## Aim of the task
Each line from the one holding "X140900000Y-86900000D03*" to the last line below must be written out exactly, with no other output.

★ ★ ★

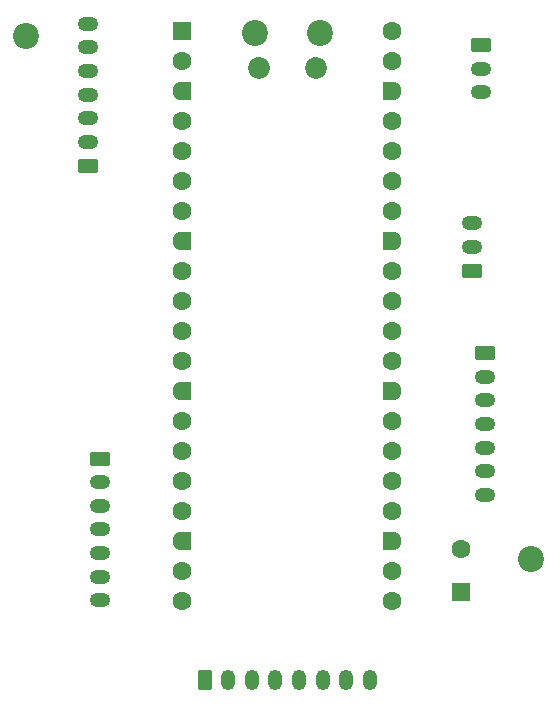
<source format=gbs>
%TF.GenerationSoftware,KiCad,Pcbnew,9.0.1*%
%TF.CreationDate,2025-08-12T13:46:24-07:00*%
%TF.ProjectId,fone,666f6e65-2e6b-4696-9361-645f70636258,0.5*%
%TF.SameCoordinates,Original*%
%TF.FileFunction,Soldermask,Bot*%
%TF.FilePolarity,Negative*%
%FSLAX46Y46*%
G04 Gerber Fmt 4.6, Leading zero omitted, Abs format (unit mm)*
G04 Created by KiCad (PCBNEW 9.0.1) date 2025-08-12 13:46:24*
%MOMM*%
%LPD*%
G01*
G04 APERTURE LIST*
G04 Aperture macros list*
%AMRoundRect*
0 Rectangle with rounded corners*
0 $1 Rounding radius*
0 $2 $3 $4 $5 $6 $7 $8 $9 X,Y pos of 4 corners*
0 Add a 4 corners polygon primitive as box body*
4,1,4,$2,$3,$4,$5,$6,$7,$8,$9,$2,$3,0*
0 Add four circle primitives for the rounded corners*
1,1,$1+$1,$2,$3*
1,1,$1+$1,$4,$5*
1,1,$1+$1,$6,$7*
1,1,$1+$1,$8,$9*
0 Add four rect primitives between the rounded corners*
20,1,$1+$1,$2,$3,$4,$5,0*
20,1,$1+$1,$4,$5,$6,$7,0*
20,1,$1+$1,$6,$7,$8,$9,0*
20,1,$1+$1,$8,$9,$2,$3,0*%
%AMFreePoly0*
4,1,37,0.603843,0.796157,0.639018,0.796157,0.711114,0.766294,0.766294,0.711114,0.796157,0.639018,0.796157,0.603843,0.800000,0.600000,0.800000,-0.600000,0.796157,-0.603843,0.796157,-0.639018,0.766294,-0.711114,0.711114,-0.766294,0.639018,-0.796157,0.603843,-0.796157,0.600000,-0.800000,0.000000,-0.800000,0.000000,-0.796148,-0.078414,-0.796148,-0.232228,-0.765552,-0.377117,-0.705537,
-0.507515,-0.618408,-0.618408,-0.507515,-0.705537,-0.377117,-0.765552,-0.232228,-0.796148,-0.078414,-0.796148,0.078414,-0.765552,0.232228,-0.705537,0.377117,-0.618408,0.507515,-0.507515,0.618408,-0.377117,0.705537,-0.232228,0.765552,-0.078414,0.796148,0.000000,0.796148,0.000000,0.800000,0.600000,0.800000,0.603843,0.796157,0.603843,0.796157,$1*%
%AMFreePoly1*
4,1,37,0.000000,0.796148,0.078414,0.796148,0.232228,0.765552,0.377117,0.705537,0.507515,0.618408,0.618408,0.507515,0.705537,0.377117,0.765552,0.232228,0.796148,0.078414,0.796148,-0.078414,0.765552,-0.232228,0.705537,-0.377117,0.618408,-0.507515,0.507515,-0.618408,0.377117,-0.705537,0.232228,-0.765552,0.078414,-0.796148,0.000000,-0.796148,0.000000,-0.800000,-0.600000,-0.800000,
-0.603843,-0.796157,-0.639018,-0.796157,-0.711114,-0.766294,-0.766294,-0.711114,-0.796157,-0.639018,-0.796157,-0.603843,-0.800000,-0.600000,-0.800000,0.600000,-0.796157,0.603843,-0.796157,0.639018,-0.766294,0.711114,-0.711114,0.766294,-0.639018,0.796157,-0.603843,0.796157,-0.600000,0.800000,0.000000,0.800000,0.000000,0.796148,0.000000,0.796148,$1*%
G04 Aperture macros list end*
%ADD10C,2.200000*%
%ADD11RoundRect,0.250000X0.550000X-0.550000X0.550000X0.550000X-0.550000X0.550000X-0.550000X-0.550000X0*%
%ADD12C,1.600000*%
%ADD13RoundRect,0.250000X-0.350000X-0.625000X0.350000X-0.625000X0.350000X0.625000X-0.350000X0.625000X0*%
%ADD14O,1.200000X1.750000*%
%ADD15RoundRect,0.250000X-0.625000X0.350000X-0.625000X-0.350000X0.625000X-0.350000X0.625000X0.350000X0*%
%ADD16O,1.750000X1.200000*%
%ADD17RoundRect,0.250000X0.625000X-0.350000X0.625000X0.350000X-0.625000X0.350000X-0.625000X-0.350000X0*%
%ADD18C,1.850000*%
%ADD19RoundRect,0.200000X-0.600000X-0.600000X0.600000X-0.600000X0.600000X0.600000X-0.600000X0.600000X0*%
%ADD20FreePoly0,0.000000*%
%ADD21FreePoly1,0.000000*%
G04 APERTURE END LIST*
D10*
%TO.C,HOLE2*%
X109900000Y-69500000D03*
%TD*%
%TO.C,HOLE1*%
X152600000Y-113800000D03*
%TD*%
D11*
%TO.C,M1*%
X146700000Y-116600000D03*
D12*
X146700000Y-113000000D03*
%TD*%
D13*
%TO.C,J6*%
X125000000Y-124050000D03*
D14*
X127000000Y-124050000D03*
X129000000Y-124050000D03*
X131000000Y-124050000D03*
X133000000Y-124050000D03*
X135000000Y-124050000D03*
X137000000Y-124050000D03*
X139000000Y-124050000D03*
%TD*%
D15*
%TO.C,J5*%
X148700000Y-96400000D03*
D16*
X148700000Y-98400000D03*
X148700000Y-100400000D03*
X148700000Y-102400000D03*
X148700000Y-104400000D03*
X148700000Y-106400000D03*
X148700000Y-108400000D03*
%TD*%
D17*
%TO.C,J4*%
X147600000Y-89400000D03*
D16*
X147600000Y-87400000D03*
X147600000Y-85400000D03*
%TD*%
D15*
%TO.C,J3*%
X116165000Y-105312500D03*
D16*
X116165000Y-107312500D03*
X116165000Y-109312500D03*
X116165000Y-111312500D03*
X116165000Y-113312500D03*
X116165000Y-115312500D03*
X116165000Y-117312500D03*
%TD*%
D15*
%TO.C,J2*%
X148400000Y-70300000D03*
D16*
X148400000Y-72300000D03*
X148400000Y-74300000D03*
%TD*%
D17*
%TO.C,J1*%
X115165000Y-80512500D03*
D16*
X115165000Y-78512500D03*
X115165000Y-76512500D03*
X115165000Y-74512500D03*
X115165000Y-72512500D03*
X115165000Y-70512500D03*
X115165000Y-68512500D03*
%TD*%
D10*
%TO.C,A1*%
X129285000Y-69250000D03*
D18*
X129585000Y-72280000D03*
X134435000Y-72280000D03*
D10*
X134735000Y-69250000D03*
D19*
X123120000Y-69120000D03*
D12*
X123120000Y-71660000D03*
D20*
X123120000Y-74200000D03*
D12*
X123120000Y-76740000D03*
X123120000Y-79280000D03*
X123120000Y-81820000D03*
X123120000Y-84360000D03*
D20*
X123120000Y-86900000D03*
D12*
X123120000Y-89440000D03*
X123120000Y-91980000D03*
X123120000Y-94520000D03*
X123120000Y-97060000D03*
D20*
X123120000Y-99600000D03*
D12*
X123120000Y-102140000D03*
X123120000Y-104680000D03*
X123120000Y-107220000D03*
X123120000Y-109760000D03*
D20*
X123120000Y-112300000D03*
D12*
X123120000Y-114840000D03*
X123120000Y-117380000D03*
X140900000Y-117380000D03*
X140900000Y-114840000D03*
D21*
X140900000Y-112300000D03*
D12*
X140900000Y-109760000D03*
X140900000Y-107220000D03*
X140900000Y-104680000D03*
X140900000Y-102140000D03*
D21*
X140900000Y-99600000D03*
D12*
X140900000Y-97060000D03*
X140900000Y-94520000D03*
X140900000Y-91980000D03*
X140900000Y-89440000D03*
D21*
X140900000Y-86900000D03*
D12*
X140900000Y-84360000D03*
X140900000Y-81820000D03*
X140900000Y-79280000D03*
X140900000Y-76740000D03*
D21*
X140900000Y-74200000D03*
D12*
X140900000Y-71660000D03*
X140900000Y-69120000D03*
%TD*%
M02*

</source>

★ ★ ★

## Exercise output
X140900000Y-86900000D03*
D12*
X140900000Y-84360000D03*
X140900000Y-81820000D03*
X140900000Y-79280000D03*
X140900000Y-76740000D03*
D21*
X140900000Y-74200000D03*
D12*
X140900000Y-71660000D03*
X140900000Y-69120000D03*
%TD*%
M02*

</source>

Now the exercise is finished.